As they argued, Appellant pushed Ms. Franklin in the face with an open hand. N.T. at 88. Ms. Franklin walked away to get security. Id. A security guard, along with the victim, Todd Dunlap, walked to the back of the bar to speak with Appellant. Id. Todd Dunlap told Appellant, “You've got to go. You can't be putting your hands on women. It's early in the evening and you're already starting.” Id. Appellant argued and told Mr. Dunlap, “I ain't going no F-ing where.” N.T. at 89. Appellant then swung a gun and struck Mr. Dunlap. Appellant did not fall as he swung the gun. N.T. at 95.

As Mr. Dunlap stumbled to the ground, Appellant shot him in the back of the head. N.T. at 90, 150. Ms. Franklin began screaming for someone to call police. Mr. Dunlap appeared to be alive for a few moments but expired before police arrived. N.T. at 91. Appellant stepped over Mr. Dunlap's body and walked out of the bar in a manner which Ms. Franklin described as “just normal.” N.T. at 90. He did not run. Id. Ms. Franklin identified Appellant as the shooter. N.T. at 97.

Asia2 Bethea saw Appellant walk out of the bar, get into his car and drive away. N.T. at 224. The disc jockey at Forever Nights, Abraham Reese, observed the events from approximately 4 feet away as he set up his equipment that night. N.T. at 70. He observed Appellant stand on his own without assistance as he argued with Ms. Franklin. N.T. at 79. When Mr. Reese heard the shot, he saw people scatter and run. N.T. at 71. Appellant walked away from Mr. Dunlap's body. N.T. at 73. Mr.

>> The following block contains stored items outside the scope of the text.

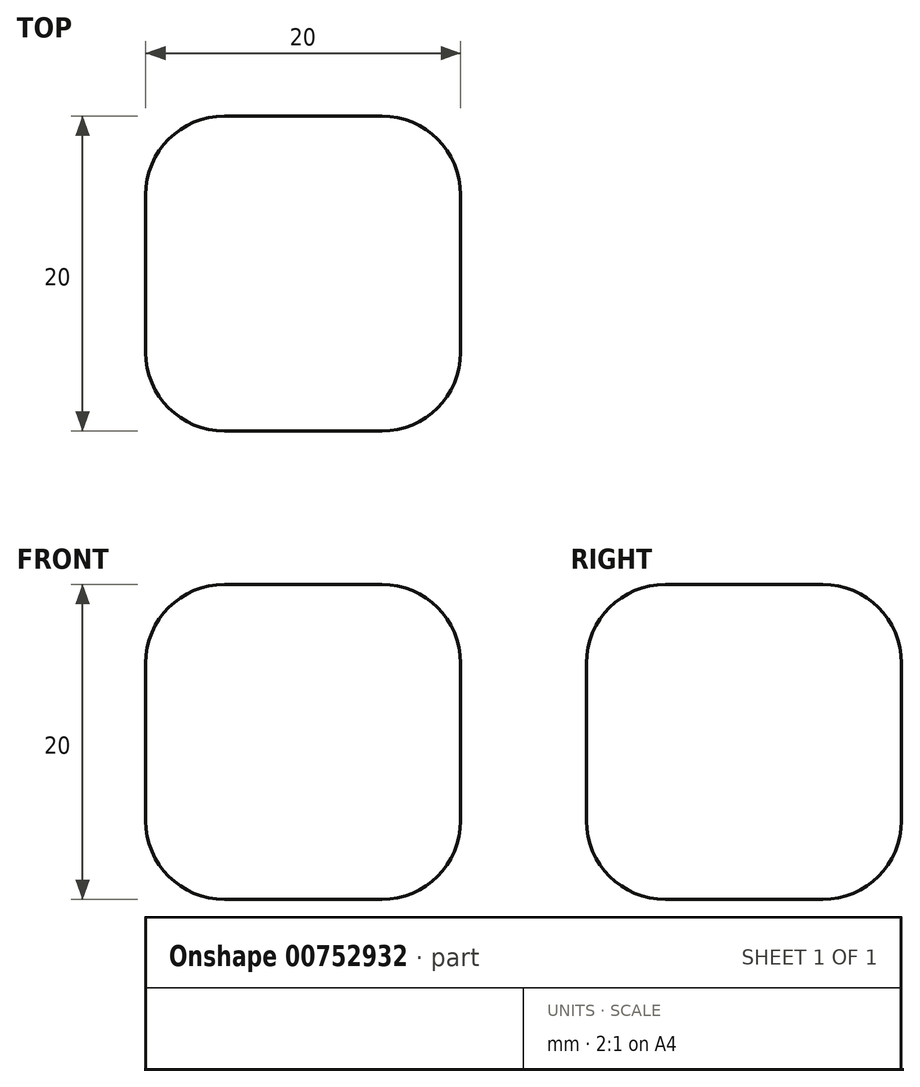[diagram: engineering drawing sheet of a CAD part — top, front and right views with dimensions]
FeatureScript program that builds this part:
annotation { "Feature Type Name" : "Feature", "Feature Type Description" : "" }
export const myFeature = defineFeature(function(context is Context, id is Id, definition is map)
    precondition{}
    {
        {
            var Q0;
            Q0=qCreatedBy(makeId("Top.planeOp"),FACE);
            var sketch = newSketch(context, id + "F0", { "sketchPlane" : qUnion([Q0])});
            skLineSegment(sketch, "E0.bottom", {"start": v(-20, 0) * mm, "end": v(0, 0) * mm});
            skLineSegment(sketch, "E0.top", {"start": v(-20, -20) * mm, "end": v(0, -20) * mm});
            skLineSegment(sketch, "E0.left", {"start": v(-20, 0) * mm, "end": v(-20, -20) * mm});
            skLineSegment(sketch, "E0.right", {"start": v(0, 0) * mm, "end": v(0, -20) * mm});
            skSolve(sketch);
        }
        {
            var Q0;
            Q0=makeQuery(id+"F0.imprint","IMPRINT",FACE,{"disambiguationData":[TD([[makeQuery(id+"F0.imprint","IMPRINT",EDGE,{"derivedFrom":sQuery(id+"F0.wireOp",EDGE,"E0.bottom")}),-1.0]])]});
            extrude(context, id + "F1", {"entities" : qUnion([Q0]), "depth" : 20 * mm, "offsetDistance" : 25 * mm});
        }
        {
            var Q0;
            Q0=makeQuery(id+"F1.opExtrude","CAP_EDGE",EDGE,{"disambiguationData":[OSD([sQuery(id+"F0.wireOp",EDGE,"E0.top")])],"isStart":true});
            var Q1;
            Q1=makeQuery(id+"F1.opExtrude","CAP_EDGE",EDGE,{"disambiguationData":[OSD([sQuery(id+"F0.wireOp",EDGE,"E0.left")])],"isStart":true});
            var Q2;
            Q2=makeQuery(id+"F1.opExtrude","CAP_EDGE",EDGE,{"disambiguationData":[OSD([sQuery(id+"F0.wireOp",EDGE,"E0.bottom")])],"isStart":true});
            var Q3;
            Q3=makeQuery(id+"F1.opExtrude","CAP_EDGE",EDGE,{"disambiguationData":[OSD([sQuery(id+"F0.wireOp",EDGE,"E0.right")])],"isStart":true});
            var Q4;
            Q4=makeQuery(id+"F1.opExtrude","CAP_EDGE",EDGE,{"disambiguationData":[OSD([sQuery(id+"F0.wireOp",EDGE,"E0.top")])],"isStart":false});
            var Q5;
            Q5=makeQuery(id+"F1.opExtrude","CAP_EDGE",EDGE,{"disambiguationData":[OSD([sQuery(id+"F0.wireOp",EDGE,"E0.right")])],"isStart":false});
            var Q6;
            Q6=makeQuery(id+"F1.opExtrude","CAP_EDGE",EDGE,{"disambiguationData":[OSD([sQuery(id+"F0.wireOp",EDGE,"E0.bottom")])],"isStart":false});
            var Q7;
            Q7=makeQuery(id+"F1.opExtrude","CAP_EDGE",EDGE,{"disambiguationData":[OSD([sQuery(id+"F0.wireOp",EDGE,"E0.left")])],"isStart":false});
            var Q8;
            Q8=makeQuery(id+"F1.opExtrude","SWEPT_EDGE",EDGE,{"disambiguationData":[OSD([sQuery(id+"F0.wireOp",EDGE,"E0.bottom"),sQuery(id+"F0.wireOp",EDGE,"E0.left")])]});
            var Q9;
            Q9=makeQuery(id+"F1.opExtrude","SWEPT_EDGE",EDGE,{"disambiguationData":[OSD([sQuery(id+"F0.wireOp",EDGE,"E0.bottom"),sQuery(id+"F0.wireOp",EDGE,"E0.right")])]});
            var Q10;
            Q10=makeQuery(id+"F1.opExtrude","SWEPT_EDGE",EDGE,{"disambiguationData":[OSD([sQuery(id+"F0.wireOp",EDGE,"E0.top"),sQuery(id+"F0.wireOp",EDGE,"E0.right")])]});
            var Q11;
            Q11=makeQuery(id+"F1.opExtrude","SWEPT_EDGE",EDGE,{"disambiguationData":[OSD([sQuery(id+"F0.wireOp",EDGE,"E0.top"),sQuery(id+"F0.wireOp",EDGE,"E0.left")])]});
            fillet(context, id + "F2", {"entities" : qUnion([Q0, Q1, Q2, Q3, Q4, Q5, Q6, Q7, Q8, Q9, Q10, Q11]), "radius" : 5 * mm, "tangentPropagation" : true, "allowEdgeOverflow" : false});
        }
    });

2 At trial, Asia Bethea identified herself as “Kahadeeja Bethea” but the filings in this case and subsequent court rulings refer to her as Asia. Thus, we will identify her as Asia throughout. Reese also identified Appellant in a police photo lineup as the shooter. N.T. at 78.

Another bar patron, Jasmine Easter, was seated at a table talking to friends when she heard the “pop” of a gunshot and saw a flash. N.T. at 108. Mr. Dunlap's body hit the table at which she was seated, causing it to flip over. N.T. at 108. Ms. Easter told police in a transcribed interview that the individual who fired the gun “walked over [Mr. Dunlap's body] and went outside.” N.T. at 110-111. At trial, Ms. Easter identified Appellant as the shooter. N.T. at 112.

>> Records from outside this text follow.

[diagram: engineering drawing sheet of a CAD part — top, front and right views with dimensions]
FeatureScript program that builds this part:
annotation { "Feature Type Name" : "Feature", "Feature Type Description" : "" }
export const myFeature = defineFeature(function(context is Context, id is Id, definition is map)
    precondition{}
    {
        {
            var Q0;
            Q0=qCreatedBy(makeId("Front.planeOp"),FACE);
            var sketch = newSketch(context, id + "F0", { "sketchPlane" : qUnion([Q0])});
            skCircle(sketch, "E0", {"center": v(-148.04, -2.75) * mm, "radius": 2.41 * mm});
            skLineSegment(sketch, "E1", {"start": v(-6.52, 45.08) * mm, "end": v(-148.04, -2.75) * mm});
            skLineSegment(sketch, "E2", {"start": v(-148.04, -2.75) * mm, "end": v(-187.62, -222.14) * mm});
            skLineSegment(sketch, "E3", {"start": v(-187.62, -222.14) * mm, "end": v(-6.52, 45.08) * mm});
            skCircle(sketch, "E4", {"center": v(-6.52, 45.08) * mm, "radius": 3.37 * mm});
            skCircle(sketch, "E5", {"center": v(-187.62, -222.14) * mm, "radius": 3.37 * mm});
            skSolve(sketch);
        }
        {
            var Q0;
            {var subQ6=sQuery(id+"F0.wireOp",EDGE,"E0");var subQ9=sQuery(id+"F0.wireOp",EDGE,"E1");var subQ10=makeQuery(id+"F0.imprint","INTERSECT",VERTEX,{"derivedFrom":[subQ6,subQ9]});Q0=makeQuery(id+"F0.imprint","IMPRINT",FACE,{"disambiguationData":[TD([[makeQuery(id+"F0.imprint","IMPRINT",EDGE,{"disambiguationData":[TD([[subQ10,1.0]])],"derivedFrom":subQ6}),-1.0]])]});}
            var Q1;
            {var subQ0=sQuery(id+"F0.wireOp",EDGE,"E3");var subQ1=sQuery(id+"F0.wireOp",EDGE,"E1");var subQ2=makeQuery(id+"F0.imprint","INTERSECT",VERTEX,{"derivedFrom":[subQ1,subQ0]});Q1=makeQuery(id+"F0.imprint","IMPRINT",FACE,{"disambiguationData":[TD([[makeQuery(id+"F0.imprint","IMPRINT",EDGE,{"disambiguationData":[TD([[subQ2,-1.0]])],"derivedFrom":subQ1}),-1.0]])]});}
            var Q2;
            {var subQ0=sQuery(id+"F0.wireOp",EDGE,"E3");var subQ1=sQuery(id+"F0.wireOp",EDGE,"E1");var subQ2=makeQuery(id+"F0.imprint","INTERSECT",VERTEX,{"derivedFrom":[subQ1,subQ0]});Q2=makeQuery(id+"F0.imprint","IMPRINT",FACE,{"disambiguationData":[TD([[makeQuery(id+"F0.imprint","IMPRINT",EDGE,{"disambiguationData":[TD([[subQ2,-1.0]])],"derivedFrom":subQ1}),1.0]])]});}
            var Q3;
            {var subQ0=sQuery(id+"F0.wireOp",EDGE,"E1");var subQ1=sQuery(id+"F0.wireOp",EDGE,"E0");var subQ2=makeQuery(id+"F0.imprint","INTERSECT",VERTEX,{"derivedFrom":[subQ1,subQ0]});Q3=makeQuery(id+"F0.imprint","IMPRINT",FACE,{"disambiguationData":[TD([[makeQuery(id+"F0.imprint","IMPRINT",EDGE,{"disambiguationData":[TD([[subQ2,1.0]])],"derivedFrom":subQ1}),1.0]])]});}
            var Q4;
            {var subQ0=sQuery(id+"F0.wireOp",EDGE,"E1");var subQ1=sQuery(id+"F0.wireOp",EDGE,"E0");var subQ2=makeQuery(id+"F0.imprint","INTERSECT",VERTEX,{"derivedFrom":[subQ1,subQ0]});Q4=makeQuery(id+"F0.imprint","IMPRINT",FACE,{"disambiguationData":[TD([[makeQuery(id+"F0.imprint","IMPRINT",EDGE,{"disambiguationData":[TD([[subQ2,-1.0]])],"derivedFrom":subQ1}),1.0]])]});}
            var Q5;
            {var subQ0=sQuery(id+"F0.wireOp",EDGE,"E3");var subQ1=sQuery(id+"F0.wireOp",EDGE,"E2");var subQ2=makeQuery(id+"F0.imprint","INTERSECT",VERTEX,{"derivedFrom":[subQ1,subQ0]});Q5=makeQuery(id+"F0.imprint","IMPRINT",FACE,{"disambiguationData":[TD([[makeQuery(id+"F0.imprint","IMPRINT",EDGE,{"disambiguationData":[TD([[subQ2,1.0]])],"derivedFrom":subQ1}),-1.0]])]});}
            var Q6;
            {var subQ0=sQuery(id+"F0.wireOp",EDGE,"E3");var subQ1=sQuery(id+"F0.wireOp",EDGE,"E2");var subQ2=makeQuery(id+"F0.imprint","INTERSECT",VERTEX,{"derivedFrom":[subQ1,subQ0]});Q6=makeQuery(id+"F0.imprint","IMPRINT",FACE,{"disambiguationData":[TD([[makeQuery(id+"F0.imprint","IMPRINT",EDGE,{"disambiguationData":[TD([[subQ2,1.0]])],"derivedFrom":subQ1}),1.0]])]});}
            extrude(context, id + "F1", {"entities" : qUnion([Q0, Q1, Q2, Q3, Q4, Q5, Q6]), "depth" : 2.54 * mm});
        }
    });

Appellant's cousin, Mariah Selvy, was also present at Forever Nights at the time of the shooting. She witnessed Appellant swing the gun at Mr. Dunlap then shoot him. N.T. at 196. Ms. Selvy testified that Appellant was high that night, but that she did not see him using drugs. N.T. at 202.

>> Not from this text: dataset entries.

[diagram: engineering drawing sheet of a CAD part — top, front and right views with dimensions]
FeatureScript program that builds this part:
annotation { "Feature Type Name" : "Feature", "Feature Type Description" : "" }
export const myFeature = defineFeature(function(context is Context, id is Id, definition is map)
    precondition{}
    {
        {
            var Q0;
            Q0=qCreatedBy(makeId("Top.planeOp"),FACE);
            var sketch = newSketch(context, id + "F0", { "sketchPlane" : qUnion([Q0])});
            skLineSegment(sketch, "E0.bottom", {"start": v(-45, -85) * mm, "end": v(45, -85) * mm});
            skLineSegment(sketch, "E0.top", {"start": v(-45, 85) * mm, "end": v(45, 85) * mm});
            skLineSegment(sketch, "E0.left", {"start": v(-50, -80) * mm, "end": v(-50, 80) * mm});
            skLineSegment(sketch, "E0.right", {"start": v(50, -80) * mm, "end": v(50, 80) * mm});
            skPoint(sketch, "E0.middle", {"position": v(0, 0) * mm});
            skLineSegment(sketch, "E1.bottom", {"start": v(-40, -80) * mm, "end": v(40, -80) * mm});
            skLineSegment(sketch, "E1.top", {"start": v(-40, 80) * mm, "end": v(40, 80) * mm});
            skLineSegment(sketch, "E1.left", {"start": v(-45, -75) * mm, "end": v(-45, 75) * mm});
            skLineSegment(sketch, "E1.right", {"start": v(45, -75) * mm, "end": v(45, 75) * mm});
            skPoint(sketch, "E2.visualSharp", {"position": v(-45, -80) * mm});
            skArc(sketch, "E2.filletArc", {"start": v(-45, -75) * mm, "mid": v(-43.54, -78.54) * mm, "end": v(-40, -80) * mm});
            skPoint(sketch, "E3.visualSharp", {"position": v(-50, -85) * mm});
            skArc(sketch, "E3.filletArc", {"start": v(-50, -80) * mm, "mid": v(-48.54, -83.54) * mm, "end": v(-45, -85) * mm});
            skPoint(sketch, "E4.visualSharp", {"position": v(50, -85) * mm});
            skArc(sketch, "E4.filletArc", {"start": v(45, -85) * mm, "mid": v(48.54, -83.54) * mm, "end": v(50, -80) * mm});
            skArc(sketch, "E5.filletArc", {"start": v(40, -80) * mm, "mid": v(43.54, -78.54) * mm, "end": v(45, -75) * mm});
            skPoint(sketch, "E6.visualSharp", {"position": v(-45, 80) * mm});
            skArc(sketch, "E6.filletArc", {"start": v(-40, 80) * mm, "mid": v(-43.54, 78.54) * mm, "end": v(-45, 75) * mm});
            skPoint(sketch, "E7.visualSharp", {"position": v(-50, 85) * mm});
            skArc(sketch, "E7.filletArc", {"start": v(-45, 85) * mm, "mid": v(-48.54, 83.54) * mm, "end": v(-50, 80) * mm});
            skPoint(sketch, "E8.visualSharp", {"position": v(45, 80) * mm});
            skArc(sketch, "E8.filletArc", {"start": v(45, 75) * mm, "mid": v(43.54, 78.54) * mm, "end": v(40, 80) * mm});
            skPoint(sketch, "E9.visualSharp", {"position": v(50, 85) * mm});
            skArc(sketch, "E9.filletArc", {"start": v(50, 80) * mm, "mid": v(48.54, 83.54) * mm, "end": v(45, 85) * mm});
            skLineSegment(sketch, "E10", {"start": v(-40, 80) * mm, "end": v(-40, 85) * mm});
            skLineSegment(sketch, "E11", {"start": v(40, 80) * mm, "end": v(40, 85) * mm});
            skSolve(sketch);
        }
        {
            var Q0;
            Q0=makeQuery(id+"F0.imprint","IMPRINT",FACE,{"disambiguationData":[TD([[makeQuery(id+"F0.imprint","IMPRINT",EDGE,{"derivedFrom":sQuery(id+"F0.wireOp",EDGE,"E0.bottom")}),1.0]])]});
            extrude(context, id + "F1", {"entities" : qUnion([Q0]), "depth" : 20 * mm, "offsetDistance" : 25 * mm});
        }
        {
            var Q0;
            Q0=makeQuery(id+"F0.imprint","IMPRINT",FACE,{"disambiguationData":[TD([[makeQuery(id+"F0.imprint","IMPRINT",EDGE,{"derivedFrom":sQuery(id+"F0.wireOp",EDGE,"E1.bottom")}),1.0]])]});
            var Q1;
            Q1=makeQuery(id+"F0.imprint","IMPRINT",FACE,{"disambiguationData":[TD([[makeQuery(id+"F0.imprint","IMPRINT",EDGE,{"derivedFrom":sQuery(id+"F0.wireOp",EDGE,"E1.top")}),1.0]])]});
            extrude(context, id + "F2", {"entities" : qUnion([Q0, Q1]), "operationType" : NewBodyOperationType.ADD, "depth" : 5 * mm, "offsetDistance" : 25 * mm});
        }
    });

Pennsylvania State Police first arrived at the scene. Harrisburg Police Officer Nathan Ishman also responded following a call received at 2:24 a.m. N.T. at 120. Officer Ishman observed Mr. Dunlap's body at the back of the bar and a shell casing from a semiautomatic weapon a few feet away. Id. Officer Ishman did not see Appellant in the bar. N.T. at 129.

Harrisburg City Police Detective Christopher Silvio spoke to officers at the scene who provided Appellant's name as the suspect. N.T. at 158. Detective Silvio informed United States Marshalls. N.T. at 160. Police arrested Appellant in Baltimore, Maryland on May 26, 2015.

Forensic pathologist Wayne Ross, M.D., conducted an autopsy. Dr. Ross determined the cause of death to be a gunshot wound to the head and the manner of death to be homicide. N.T. at 147. Dr. Ross determined that the shot was fired from a distance of not less than three to four feet. Id.

Appellant testified at trial that on the night of the shooting, he used ectacy [sic], drank alcohol and smoked marijuana soaked in formaldehyde. Appellant recalled that he drank brown liquor and refilled his cup each time it was empty. N.T. at 231. Appellant recalled that prior to arriving at Forever Nights, he bought one bottle of liquor, “Ciroc,” for himself and one for a friend for his birthday. N.T. at 232. Appellant recalled that he drove from a nearby bar, Double D's to Forever Nights. Id. Defendant denied any recollection of shooting Mr. Dunlap. N.T. at 240.

Trial Court Opinion, 12/6/18, at 1-5.

Commonwealth v. McDonald, No. 249 MDA 2019, 2019 WL 5401085, at *1–3 (Pa. Super. Ct. Oct. 22, 2019).